The website Mullis visited to download Ice IX kit in the first place listed the 14 steps for installing and using the software right on the download page. Step 14? "Profit."

Welcome To The Big Leagues

Mullis' point in running this demo was to underscore just how powerful malware-creation tools have become, how simple they are for relatively unsophisticated computer jockeys to use—and just how easy it is to find them. These tools are far beyond the level of sophistication the talented amateurs known as "script kiddies" once used: In just 13 minutes, anyone with a modicum of knowledge can use simplified point-and-click tools to build malware that can steal identities and corporate secrets alike without breaking a (metaphorical) sweat.

And that's just what Mullis found with a few Google searches; one can only imagine what tools the big-league hackers have at their disposal. That, Mullis said, is the real problem: Malware creation is frightenly easy to create for nearly all levels of hackers, thanks to the easy availability of these malware builder kits. The really dangerous malware is light-years beyond what prepackaged tools like the Ice IX kit can produce.

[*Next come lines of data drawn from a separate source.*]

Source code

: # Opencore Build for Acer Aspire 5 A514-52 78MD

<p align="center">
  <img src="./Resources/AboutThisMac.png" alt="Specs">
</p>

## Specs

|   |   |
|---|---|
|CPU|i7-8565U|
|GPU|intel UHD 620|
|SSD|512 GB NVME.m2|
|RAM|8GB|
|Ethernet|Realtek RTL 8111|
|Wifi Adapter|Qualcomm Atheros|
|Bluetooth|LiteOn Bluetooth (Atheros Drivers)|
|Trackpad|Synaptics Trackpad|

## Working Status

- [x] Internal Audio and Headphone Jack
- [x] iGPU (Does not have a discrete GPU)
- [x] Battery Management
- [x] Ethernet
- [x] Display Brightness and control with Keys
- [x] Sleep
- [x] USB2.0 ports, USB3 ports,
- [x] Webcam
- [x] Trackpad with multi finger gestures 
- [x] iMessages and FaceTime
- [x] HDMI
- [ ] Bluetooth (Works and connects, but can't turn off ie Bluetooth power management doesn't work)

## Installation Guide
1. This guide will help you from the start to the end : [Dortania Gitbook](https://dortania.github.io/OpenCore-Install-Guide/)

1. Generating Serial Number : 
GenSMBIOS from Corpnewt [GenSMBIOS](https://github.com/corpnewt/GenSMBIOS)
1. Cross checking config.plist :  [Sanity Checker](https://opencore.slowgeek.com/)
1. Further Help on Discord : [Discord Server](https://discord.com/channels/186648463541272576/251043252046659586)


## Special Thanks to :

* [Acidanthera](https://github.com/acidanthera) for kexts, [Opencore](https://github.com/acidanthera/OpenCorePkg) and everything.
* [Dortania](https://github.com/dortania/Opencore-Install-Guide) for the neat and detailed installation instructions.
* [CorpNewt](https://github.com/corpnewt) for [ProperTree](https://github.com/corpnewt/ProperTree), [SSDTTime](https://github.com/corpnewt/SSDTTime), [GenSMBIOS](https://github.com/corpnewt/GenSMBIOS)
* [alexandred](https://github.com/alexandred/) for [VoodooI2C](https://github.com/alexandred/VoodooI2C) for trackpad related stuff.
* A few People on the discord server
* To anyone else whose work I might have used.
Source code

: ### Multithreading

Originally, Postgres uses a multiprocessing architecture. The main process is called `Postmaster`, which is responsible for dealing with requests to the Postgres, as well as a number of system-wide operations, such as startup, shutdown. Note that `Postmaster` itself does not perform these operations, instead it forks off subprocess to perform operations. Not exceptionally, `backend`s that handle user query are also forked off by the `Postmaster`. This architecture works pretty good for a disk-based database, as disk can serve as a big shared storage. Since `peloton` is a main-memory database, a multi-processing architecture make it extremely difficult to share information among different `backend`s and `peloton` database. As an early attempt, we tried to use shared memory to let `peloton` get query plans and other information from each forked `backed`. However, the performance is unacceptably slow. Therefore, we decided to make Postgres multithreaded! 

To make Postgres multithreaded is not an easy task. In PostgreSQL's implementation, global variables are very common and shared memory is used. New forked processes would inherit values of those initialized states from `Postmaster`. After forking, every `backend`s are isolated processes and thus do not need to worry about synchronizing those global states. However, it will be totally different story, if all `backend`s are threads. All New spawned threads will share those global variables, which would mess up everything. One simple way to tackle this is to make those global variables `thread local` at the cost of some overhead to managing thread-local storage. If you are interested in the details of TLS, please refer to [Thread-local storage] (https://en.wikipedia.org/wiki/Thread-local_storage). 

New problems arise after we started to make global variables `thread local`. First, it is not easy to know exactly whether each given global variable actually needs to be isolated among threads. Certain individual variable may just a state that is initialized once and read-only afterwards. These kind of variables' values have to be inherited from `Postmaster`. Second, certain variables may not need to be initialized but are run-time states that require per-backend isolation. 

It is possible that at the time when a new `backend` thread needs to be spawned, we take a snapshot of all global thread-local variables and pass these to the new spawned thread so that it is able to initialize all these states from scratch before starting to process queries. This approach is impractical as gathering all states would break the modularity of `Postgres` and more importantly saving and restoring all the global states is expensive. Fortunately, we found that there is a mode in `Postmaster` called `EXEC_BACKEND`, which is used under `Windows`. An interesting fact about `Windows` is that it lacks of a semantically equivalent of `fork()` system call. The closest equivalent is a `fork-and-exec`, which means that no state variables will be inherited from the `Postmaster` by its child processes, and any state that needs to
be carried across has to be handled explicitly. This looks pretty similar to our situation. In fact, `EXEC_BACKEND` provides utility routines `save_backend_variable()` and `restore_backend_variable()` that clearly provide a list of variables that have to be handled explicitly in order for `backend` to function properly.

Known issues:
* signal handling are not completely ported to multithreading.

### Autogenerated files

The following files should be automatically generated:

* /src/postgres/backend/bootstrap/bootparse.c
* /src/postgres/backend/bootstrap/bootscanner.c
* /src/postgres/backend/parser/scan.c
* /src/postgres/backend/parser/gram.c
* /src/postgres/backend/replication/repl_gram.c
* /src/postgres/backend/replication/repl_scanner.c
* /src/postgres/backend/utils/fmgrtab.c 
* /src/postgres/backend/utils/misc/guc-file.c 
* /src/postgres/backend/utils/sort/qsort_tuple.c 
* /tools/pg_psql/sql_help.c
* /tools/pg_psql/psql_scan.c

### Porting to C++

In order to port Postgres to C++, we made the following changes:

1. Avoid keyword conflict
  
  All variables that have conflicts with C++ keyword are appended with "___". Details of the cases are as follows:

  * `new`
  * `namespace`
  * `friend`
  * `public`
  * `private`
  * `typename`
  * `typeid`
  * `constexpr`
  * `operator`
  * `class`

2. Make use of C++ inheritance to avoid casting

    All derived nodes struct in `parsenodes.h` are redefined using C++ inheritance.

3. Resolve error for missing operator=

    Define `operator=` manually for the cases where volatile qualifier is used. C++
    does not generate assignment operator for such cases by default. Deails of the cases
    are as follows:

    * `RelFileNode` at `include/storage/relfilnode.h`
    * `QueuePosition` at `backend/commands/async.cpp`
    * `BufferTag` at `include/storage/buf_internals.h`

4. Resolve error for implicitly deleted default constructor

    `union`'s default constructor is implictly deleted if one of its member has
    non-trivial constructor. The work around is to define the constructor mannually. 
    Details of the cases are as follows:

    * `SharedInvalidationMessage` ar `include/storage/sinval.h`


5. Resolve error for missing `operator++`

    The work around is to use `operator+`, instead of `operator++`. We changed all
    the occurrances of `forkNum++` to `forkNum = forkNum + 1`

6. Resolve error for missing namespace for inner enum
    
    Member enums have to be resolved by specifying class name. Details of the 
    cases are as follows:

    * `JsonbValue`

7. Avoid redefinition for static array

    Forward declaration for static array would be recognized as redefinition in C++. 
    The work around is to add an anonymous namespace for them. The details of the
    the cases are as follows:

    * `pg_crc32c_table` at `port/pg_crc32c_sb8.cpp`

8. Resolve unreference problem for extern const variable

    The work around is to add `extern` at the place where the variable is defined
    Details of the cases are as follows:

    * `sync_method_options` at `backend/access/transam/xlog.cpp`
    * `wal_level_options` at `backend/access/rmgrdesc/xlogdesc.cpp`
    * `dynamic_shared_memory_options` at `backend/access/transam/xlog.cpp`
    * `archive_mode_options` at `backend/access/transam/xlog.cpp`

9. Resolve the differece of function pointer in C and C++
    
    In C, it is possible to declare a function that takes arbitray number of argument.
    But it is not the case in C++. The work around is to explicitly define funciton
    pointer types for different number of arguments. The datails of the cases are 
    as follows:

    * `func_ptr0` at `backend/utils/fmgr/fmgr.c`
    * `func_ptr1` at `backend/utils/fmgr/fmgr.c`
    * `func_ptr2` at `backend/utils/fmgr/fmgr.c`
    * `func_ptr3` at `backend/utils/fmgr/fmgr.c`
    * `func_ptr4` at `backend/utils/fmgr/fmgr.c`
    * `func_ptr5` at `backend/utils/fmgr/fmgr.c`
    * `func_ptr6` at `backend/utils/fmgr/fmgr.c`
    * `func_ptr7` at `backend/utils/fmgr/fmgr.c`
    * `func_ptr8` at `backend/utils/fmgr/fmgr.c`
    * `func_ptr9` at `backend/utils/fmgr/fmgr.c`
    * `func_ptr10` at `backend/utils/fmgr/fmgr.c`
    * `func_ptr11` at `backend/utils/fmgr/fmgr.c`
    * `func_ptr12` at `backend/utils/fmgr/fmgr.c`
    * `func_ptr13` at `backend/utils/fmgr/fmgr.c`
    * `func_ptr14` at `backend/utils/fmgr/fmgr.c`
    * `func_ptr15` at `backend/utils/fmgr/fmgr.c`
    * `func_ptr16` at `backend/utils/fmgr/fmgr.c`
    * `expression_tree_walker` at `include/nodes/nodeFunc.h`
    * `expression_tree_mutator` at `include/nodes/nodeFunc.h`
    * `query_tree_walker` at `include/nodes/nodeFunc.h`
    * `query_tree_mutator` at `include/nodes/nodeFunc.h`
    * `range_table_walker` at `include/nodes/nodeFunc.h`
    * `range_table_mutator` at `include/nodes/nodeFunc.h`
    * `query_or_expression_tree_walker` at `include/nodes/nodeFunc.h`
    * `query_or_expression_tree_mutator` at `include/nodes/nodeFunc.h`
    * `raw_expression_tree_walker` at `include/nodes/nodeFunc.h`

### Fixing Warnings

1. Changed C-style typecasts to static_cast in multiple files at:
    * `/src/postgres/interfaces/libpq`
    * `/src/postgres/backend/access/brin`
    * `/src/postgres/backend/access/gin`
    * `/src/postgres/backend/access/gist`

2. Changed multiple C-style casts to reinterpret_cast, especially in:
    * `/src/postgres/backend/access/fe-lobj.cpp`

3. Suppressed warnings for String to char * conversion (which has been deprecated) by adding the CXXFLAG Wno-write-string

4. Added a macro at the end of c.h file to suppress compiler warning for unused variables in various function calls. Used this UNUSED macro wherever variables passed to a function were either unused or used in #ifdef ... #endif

Complicating this is the fact that anti-virus software is often unaware of this kind of malware. Zombie-type malware can only be detected if the anti-virus vendor has managed to get a signature for the malware in question. This is often difficult, since this malware takes active pains to avoid detection.

In the arms race between hackers and users, the hackers are winning. The sheer volume of available malware-building kits makes that clear. Eventually, defenders should be able to catch up, but for now, it's open season for incautious users.